Beyond Bedlam (1994) poster

Beyond Bedlam (1994)

Rating:

aka Nightscare


UK. 1994.

Crew

Director – Vadim Jean, Screenplay – Vadim Jean & Robin Walker, Based on the Novel Bedlam by Harry Adam Knight [John Brosnan], Producer – Paul Brooks, Photography – Gavin Finney, Music – David A. Hughes & John Murphy, Special Effects Supervisor – Gary J. Tunnicliffe, Makeup/Prosthetic Effects – Image Animation (Supervisor – Jacquetta), Production Design – James Helps. Production Company – Metrodome Films/Bedlam Films.

Cast

Craig Fairbrass (D.I. Terry Hamilton), Elizabeth Hurley (Dr Stephanie Lyell), Keith Allen (Marc Gilmour), Zoe Heyes (Josie Harrow), Anita Dobson (Judith Hamilton), Samantha Spiro (WPC Foster), Jack McKenzie (DCI Clery), Faith Kent (Miss Coope), Annette Badland (Nurse Wreckin), Georgina Hale (Sister Romulus)


Plot

Detective Terry Hamilton investigates a series of bizarre deaths in an apartment block. The trail leads him to psychiatrist Stephanie Lyell at the Institute for Neurological Research. He is shocked to find she is conducting experiments on Marc Gilmour, a vicious serial killer he apprehended, during the course of which his mother was killed. However, Lyell has been injecting both Gilmour and herself with the experimental drug BFND. This allows Gilmour to gain control of both Terry and Stephanie’s dreams where he proceeds to taunt them with parts of their lives they would rather forget in an attempt to drive them to kill themselves.

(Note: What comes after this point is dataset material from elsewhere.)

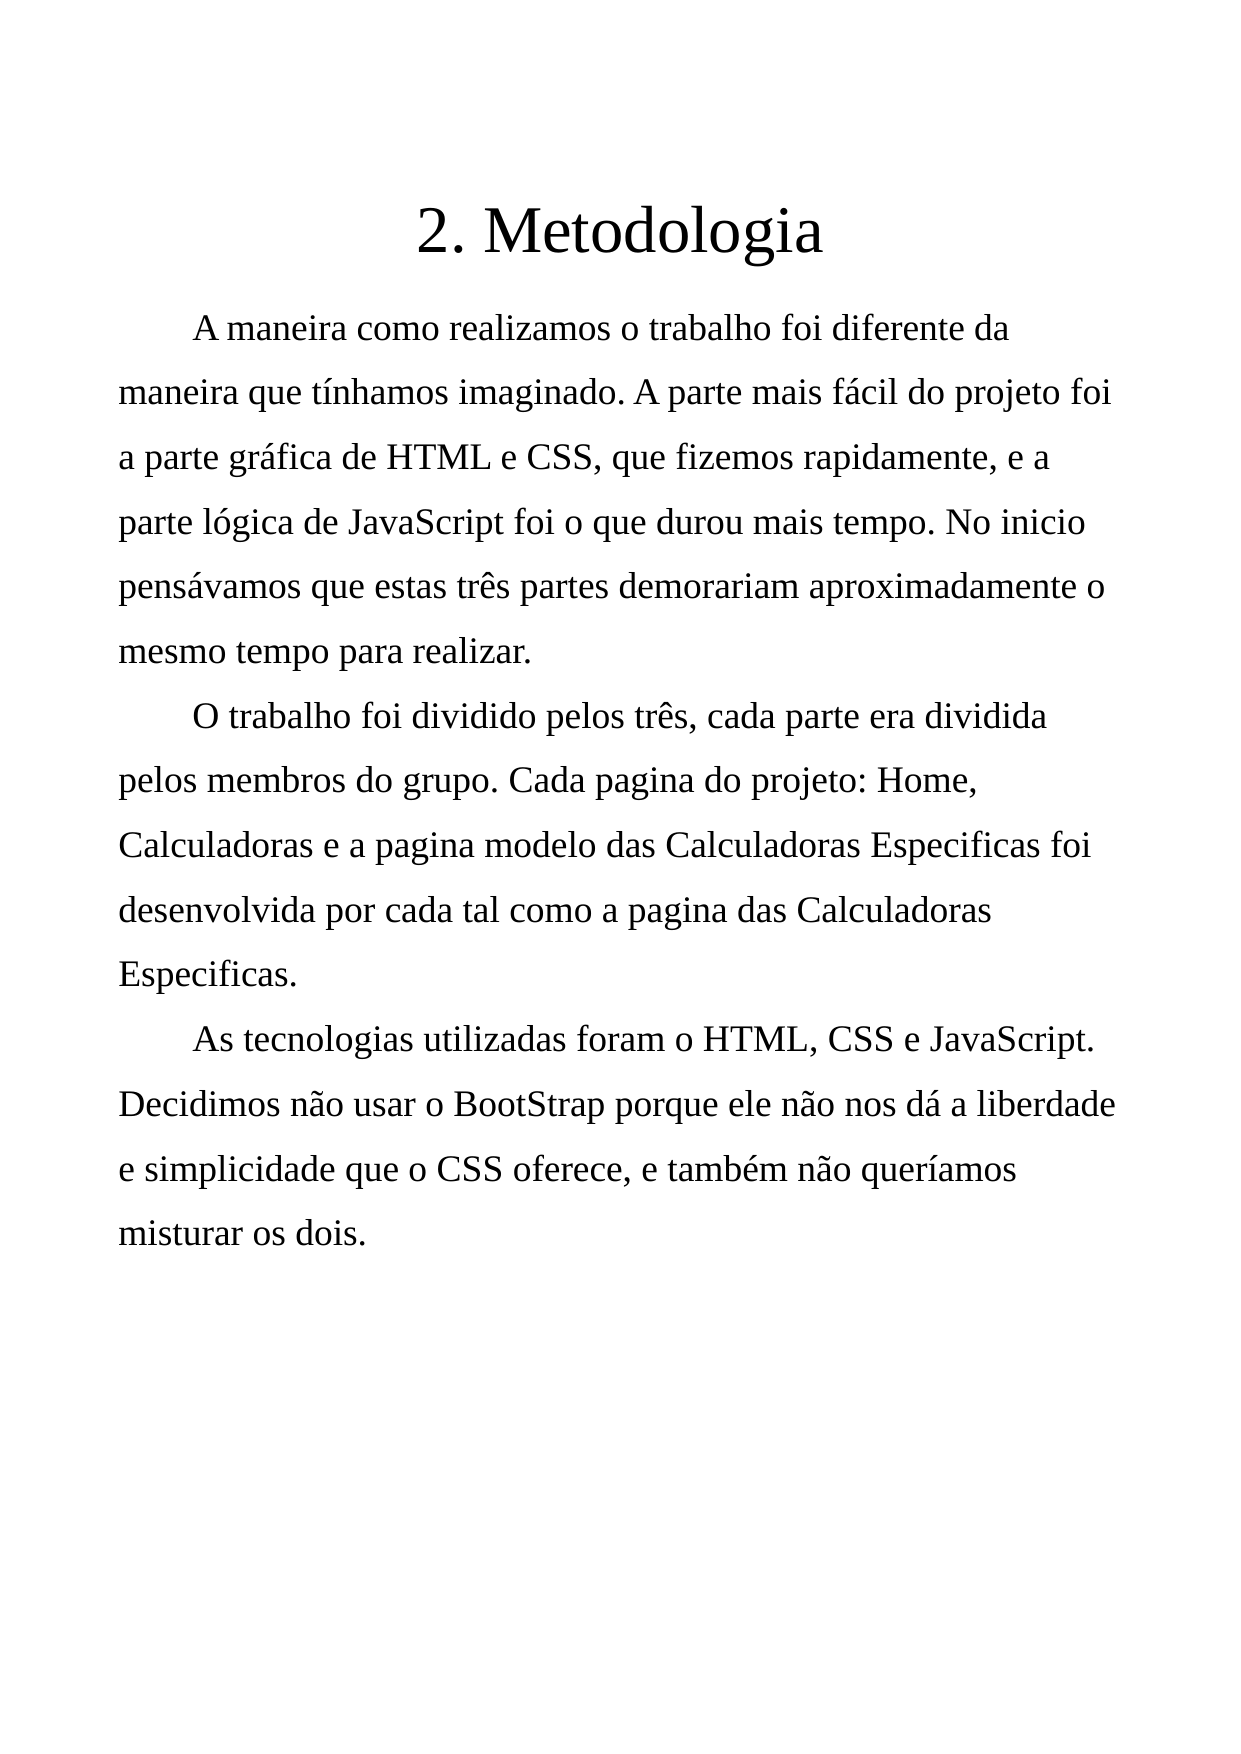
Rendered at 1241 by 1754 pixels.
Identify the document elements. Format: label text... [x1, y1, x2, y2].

Beyond Bedlam is one of the films adapted from the books of John Brosnan. The late John Brosnan was an Australian writer resident in the UK who wrote a number of books on science-fiction cinema as well as a monthly column of waspish opinion in Starburst magazine. Under the pseudonym Harry Adam Knight (the spelling of the initials is intentional and shows that he holds his audience and the level of his own writing in clear contempt), Brosnan also wrote a number of horror novels. Several of Brosnan’s books were adapted into films during the mid-1990s. Though not necessarily any fault of Brosnan’s, these all ended up as cheap rip-offs of other films – Carnosaur (1993), which was a cheap copy of Jurassic Park (1993); this; and Proteus (1995), which was a tatty imitation of The Thing (1982).

It is probably indicative of Beyond Bedlam that star Elizabeth Hurley – who just subsequent to making the film became a highly successful Estee Lauder model and an A-list actress – took legal action to prevent the film’s release. Although why she bothered is a big question – Beyond Bedlam is too dull a film to be terrible. As with all of the John Brosnan film adaptations, Beyond Bedlam is a rip-off of other films – having clearly been dreamt up as an exercise in crossbreeding The Silence of the Lambs (1991) with A Nightmare on Elm Street (1984). There is a gem of an idea at the centre of it but the script fails to make any sense – it never explains how Gilmour is able to take control of dreams and, as is the case with many Elm Street copies, the lines between dream and reality are blurred so often that what goes on becomes incomprehensible.

Detective Craig Fairbrass and psychologist Elizabeth Hurley in Beyond Bedlam (1994)
Detective Craig Fairbrass and psychologist Elizabeth Hurley

A large deal of the problem can be laid at the feet of the dreary direction of Vadim Jean who had just come from the success of the black comedy Leon the Pig Farmer (1993), which had attained some success on the festival circuit. Here however Vadim Jean is lacking in any imagination. Even bad Elm Street copies at least had the recompense of occasional moments of loopy surrealism – but Jean lacks even that.

There are one or two moments that might have been looked better if directed with a less pedestrian hand – like where Craig Fairbrass is unsure if Zoe Heyes is dead or not; the dead Miss Coope confessing to incest; and especially the appearances of Anita Dobson as Craig Fairbrass’s mother, going through a repetitive cycle of making cups of tea while wearing a big bloody bullet hole in the front of her dress. The rest of the film plods its way to a thoroughly uninteresting conclusion.

Vadim Jean spent the next decade making a handful of films that hardly appear to have been seen. He did however return to some success with genre material, directing and adapting a series of tv productions based on Terry Pratchett’s comic fantasy Discworld books with Hogfather (2006) and The Colour of Magic (2008), as well as producing a third adaptation Going Postal (2010).